Sounds real scientific to me...
Posted by: Rick Brady | May 17, 2005 5:51:42 PM
Ron - my eyes have been deceiving me. I had missed the decimal point. Apologies. Perhaps that really is a plot of log alpha. However, if you are really getting a curve from log alpha (and now I'm confused, because you said it wasn't necessary....) then it's not the same as my simulation, because both the algebra and the simulator tell you that the line for a constant mean bias will be flat. Because alpha IS bias. If you are getting a curve, either something hasn't been logged or the distributions aren't Gaussian.
Posted by: Febble | May 17, 2005 6:06:12 PM
Rick, I try not to mention that... credential in polite company such as this. Something about ad hominem argumentation. ;)
I think anyone can download USCV's simulator, unless they have some sort of IP filtering in place. Go to
where the latest version of the working paper should be; drill down in simulators/dopp/ to get the latest spreadsheet. This is a work in progress (not my work!), so what you see may differ from what I've described.
(I have no idea why Ron thinks I fail to realize that the Dopp simulator models over 10,000 precincts at a time, or why this matters.)

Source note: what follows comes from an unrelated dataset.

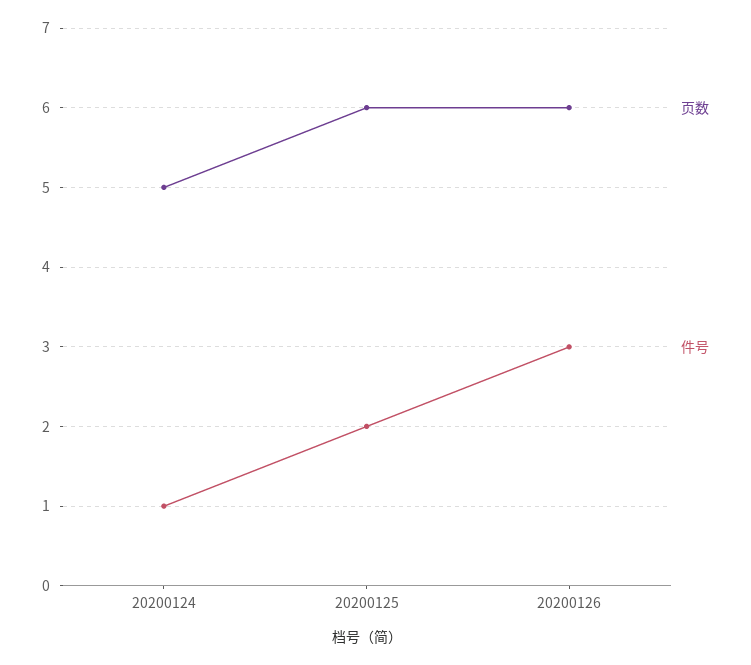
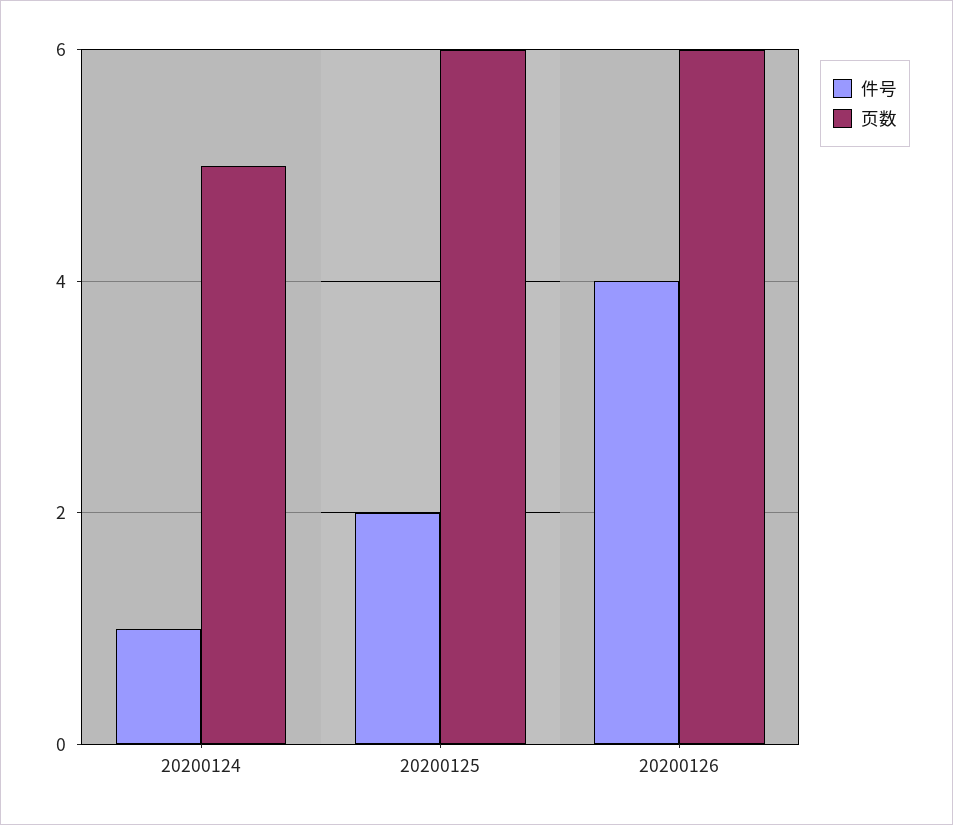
件号, 20200126: 3 -> 4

Lizzie, I can think of two possible interpretations of Ron's curve from log alpha. One is the slight curve often visible in that yellow line -- after all, it _is_ a quadratic by construction. Second, Ron may be referring to logging the mean and median WPEs from the E/M table, and we've been down that road before.

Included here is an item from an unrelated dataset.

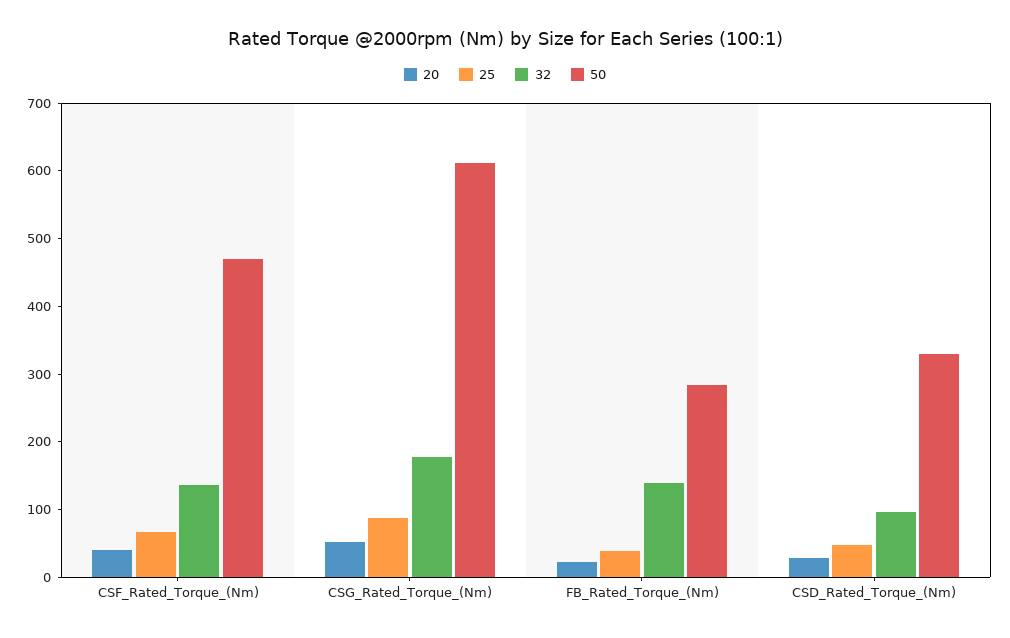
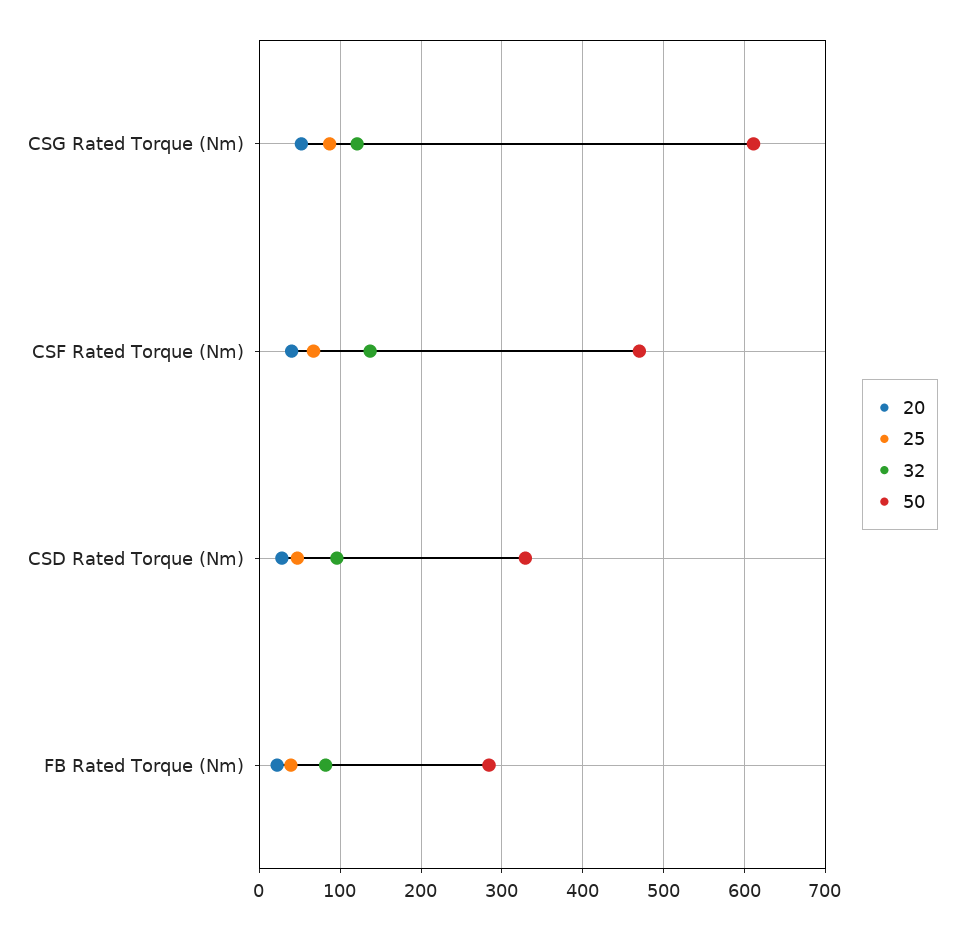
32, CSG_Rated_Torque_(Nm): 180 -> 120
32, FB_Rated_Torque_(Nm): 140 -> 80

Posted by: Mark Lindeman | May 17, 2005 7:22:27 PM
Mark, I only mentioned the credential because Lizzie's lack of a credential is the only reason I can come up with as to why they have not put a link to her work on their website. Seems more like argumentum ad verecundium than argumentum ad hominem to me. ;-)
Posted by: Rick Brady | May 17, 2005 7:29:59 PM
I thought they had five signatories? The May 17th version only has four. Who did they lose?
Posted by: Rick Brady | May 17, 2005 7:33:54 PM
Rick, yes, verecundiam, I stand corrected. I try to Just Say No to all those informal fallacies! Anyway, yes, I do plan to write a response and give them the first crack at publishing it.
Just from my memory of signatories, Victoria Lovegren is off the paper.